▶ _SELECTED EXTRACT_:
--------

His views do lie outside the norms of most Muslims here. For instance, he says that suicide bombings are justifiable but only within Israel. He said in a long interview that he and his former comrades had always acted within the law in Bosnia. But in response to the threat of being removed from his family’s home by force, he said: “I keep asking myself, will I be able to contain my instincts. If you defend yourself on your doorstep you become a martyr. And that is a great temptation.”

Other veterans are tensely biding their time, and they contend that there is nothing to connect them to any form of illegal activity. “If there was any evidence against us, then why have they let 12 years pass without prosecuting us,” said Raffaq Jalili, a Moroccan wounded in the war.

Bosnia is still recuperating from the war, and international officials who play a large role here are working to resolve stark differences among the Muslim, Serbian and Croatian populations. The high representative — currently Mr. Lajcak — still has the power to make laws and fire local politicians.

Both Saudi Arabia and the United States say that Islamic extremists have used Bosnian passports to travel between the Middle East and Europe; some Bosnian government officials say that has been impossible to confirm.

Western intelligence services and their Bosnian counterparts also claim they have uncovered two major plots in the past six years by Islamic extremists in Bosnia to attack Western targets.

In October 2001, six Algerians were arrested by the Bosnian police and later were sent to prison at Guantánamo Bay, Cuba. In 2005, a Swedish man of Bosnian heritage and a Turk who had lived in Denmark were accused of possessing explosives and vests for making a suicide bomb. They were convicted and sentenced to prison in January.

--------

▶ _MATERIAL SUPPLIED_:
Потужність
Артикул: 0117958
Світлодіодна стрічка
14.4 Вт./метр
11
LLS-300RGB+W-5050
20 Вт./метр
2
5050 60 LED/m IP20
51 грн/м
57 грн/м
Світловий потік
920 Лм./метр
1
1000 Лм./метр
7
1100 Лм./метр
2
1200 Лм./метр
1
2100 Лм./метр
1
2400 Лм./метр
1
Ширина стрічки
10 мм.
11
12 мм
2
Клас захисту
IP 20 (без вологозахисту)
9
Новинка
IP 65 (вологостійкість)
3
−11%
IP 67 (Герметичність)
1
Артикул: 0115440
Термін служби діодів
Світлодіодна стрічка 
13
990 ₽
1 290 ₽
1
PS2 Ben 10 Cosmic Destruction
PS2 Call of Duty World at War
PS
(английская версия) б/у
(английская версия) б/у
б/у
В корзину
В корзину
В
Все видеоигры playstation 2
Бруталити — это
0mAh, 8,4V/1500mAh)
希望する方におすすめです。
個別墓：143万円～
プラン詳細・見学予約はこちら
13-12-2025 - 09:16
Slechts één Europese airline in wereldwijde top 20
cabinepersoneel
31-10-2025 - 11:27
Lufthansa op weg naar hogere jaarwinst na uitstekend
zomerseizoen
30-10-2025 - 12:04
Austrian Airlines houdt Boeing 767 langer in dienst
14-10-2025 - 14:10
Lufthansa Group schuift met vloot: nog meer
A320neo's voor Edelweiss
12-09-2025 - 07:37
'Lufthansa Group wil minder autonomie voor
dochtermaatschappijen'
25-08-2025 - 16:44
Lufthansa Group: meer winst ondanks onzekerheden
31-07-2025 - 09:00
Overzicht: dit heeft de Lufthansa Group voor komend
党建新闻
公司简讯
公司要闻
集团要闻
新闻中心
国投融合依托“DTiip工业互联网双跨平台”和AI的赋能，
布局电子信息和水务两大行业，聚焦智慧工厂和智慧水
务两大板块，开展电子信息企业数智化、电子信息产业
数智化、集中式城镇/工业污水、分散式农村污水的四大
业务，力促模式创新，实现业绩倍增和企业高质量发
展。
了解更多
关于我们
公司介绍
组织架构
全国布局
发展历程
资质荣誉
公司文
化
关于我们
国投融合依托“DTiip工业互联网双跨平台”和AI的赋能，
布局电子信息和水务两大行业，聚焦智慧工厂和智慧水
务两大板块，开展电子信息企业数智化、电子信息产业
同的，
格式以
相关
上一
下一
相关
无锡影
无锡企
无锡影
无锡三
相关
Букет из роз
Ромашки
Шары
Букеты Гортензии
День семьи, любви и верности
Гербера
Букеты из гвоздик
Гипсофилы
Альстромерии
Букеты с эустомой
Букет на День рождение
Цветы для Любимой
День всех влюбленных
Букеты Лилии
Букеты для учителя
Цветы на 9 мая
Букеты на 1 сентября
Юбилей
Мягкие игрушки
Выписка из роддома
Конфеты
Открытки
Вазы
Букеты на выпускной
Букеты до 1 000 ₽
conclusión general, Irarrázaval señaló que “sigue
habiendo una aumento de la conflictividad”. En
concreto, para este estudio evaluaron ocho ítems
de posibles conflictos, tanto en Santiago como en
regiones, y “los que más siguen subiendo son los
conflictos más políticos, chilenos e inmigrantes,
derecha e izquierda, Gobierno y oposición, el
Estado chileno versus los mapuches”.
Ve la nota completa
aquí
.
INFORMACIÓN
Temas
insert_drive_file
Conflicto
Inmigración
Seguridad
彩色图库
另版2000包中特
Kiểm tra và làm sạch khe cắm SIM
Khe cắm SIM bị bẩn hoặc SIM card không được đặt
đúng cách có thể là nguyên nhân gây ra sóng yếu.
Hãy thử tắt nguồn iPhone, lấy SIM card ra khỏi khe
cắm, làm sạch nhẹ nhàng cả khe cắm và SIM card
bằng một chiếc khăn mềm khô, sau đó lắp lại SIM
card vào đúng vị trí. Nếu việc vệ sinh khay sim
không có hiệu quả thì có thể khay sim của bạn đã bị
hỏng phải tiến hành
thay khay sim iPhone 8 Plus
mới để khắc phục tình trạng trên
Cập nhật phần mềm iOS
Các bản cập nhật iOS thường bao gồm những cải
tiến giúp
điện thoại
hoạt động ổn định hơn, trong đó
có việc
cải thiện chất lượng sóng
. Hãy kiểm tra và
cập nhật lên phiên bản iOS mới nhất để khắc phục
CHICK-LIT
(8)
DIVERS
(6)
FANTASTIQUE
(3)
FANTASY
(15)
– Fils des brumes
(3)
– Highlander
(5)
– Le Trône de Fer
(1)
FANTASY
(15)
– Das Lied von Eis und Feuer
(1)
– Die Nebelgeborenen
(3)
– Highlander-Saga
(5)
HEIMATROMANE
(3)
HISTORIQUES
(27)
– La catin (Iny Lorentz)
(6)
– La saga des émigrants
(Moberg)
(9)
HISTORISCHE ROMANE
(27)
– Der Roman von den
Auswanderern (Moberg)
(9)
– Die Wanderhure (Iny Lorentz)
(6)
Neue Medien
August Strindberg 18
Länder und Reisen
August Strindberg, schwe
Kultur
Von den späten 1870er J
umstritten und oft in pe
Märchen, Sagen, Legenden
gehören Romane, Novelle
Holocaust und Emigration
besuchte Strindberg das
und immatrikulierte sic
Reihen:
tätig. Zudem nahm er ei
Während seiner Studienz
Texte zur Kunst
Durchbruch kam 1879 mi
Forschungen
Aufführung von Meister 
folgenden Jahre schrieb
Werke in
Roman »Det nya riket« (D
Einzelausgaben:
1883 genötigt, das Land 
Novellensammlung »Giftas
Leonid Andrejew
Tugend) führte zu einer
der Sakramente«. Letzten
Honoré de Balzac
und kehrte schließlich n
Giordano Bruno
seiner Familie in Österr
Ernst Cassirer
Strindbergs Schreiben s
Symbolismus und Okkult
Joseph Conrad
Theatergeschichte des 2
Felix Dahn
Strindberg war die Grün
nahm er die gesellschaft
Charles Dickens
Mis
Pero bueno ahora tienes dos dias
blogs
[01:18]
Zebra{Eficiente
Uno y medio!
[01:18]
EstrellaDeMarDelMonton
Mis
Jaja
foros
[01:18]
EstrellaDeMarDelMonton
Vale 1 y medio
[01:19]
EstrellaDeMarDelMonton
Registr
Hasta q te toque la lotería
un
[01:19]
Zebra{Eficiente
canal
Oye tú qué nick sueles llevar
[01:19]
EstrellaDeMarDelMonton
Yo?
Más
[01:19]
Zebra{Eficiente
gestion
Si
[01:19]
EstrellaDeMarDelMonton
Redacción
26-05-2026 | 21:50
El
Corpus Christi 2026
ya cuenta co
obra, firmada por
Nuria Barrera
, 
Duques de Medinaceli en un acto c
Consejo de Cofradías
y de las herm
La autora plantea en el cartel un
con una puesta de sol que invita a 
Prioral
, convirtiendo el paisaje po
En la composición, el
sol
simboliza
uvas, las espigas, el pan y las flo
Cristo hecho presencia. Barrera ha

--------

▶ _PARTS OF THE EXERCISE_:
1. Please rewrite the paragraph of the Bosnia excerpt that begins "In October 2001" as a short list, keeping its main facts.
2. Reproduce the part of the Bosnia excerpt starting with "Bosnia is still" and going on through "attack Western targets.".
3. In the Bosnia excerpt, what reason does Raffaq Jalili give for believing there is no evidence against the veterans? Answer in one to three sentences.

▶ _SOLUTIONS TO THE PROBLEMS_:
1.
- October 2001: The Bosnian police arrested six Algerians, who were later sent to prison at Guantánamo Bay, Cuba.
- 2005: A Swedish man of Bosnian heritage and a Turk who had lived in Denmark were accused of possessing explosives and vests for making a suicide bomb.
- January: The two were convicted and sentenced to prison.

2.
Bosnia is still recuperating from the war, and international officials who play a large role here are working to resolve stark differences among the Muslim, Serbian and Croatian populations. The high representative — currently Mr. Lajcak — still has the power to make laws and fire local politicians.

Both Saudi Arabia and the United States say that Islamic extremists have used Bosnian passports to travel between the Middle East and Europe; some Bosnian government officials say that has been impossible to confirm.

Western intelligence services and their Bosnian counterparts also claim they have uncovered two major plots in the past six years by Islamic extremists in Bosnia to attack Western targets.

3. Jalili says that if there were any evidence against them, the authorities would not have let 12 years pass without prosecuting them.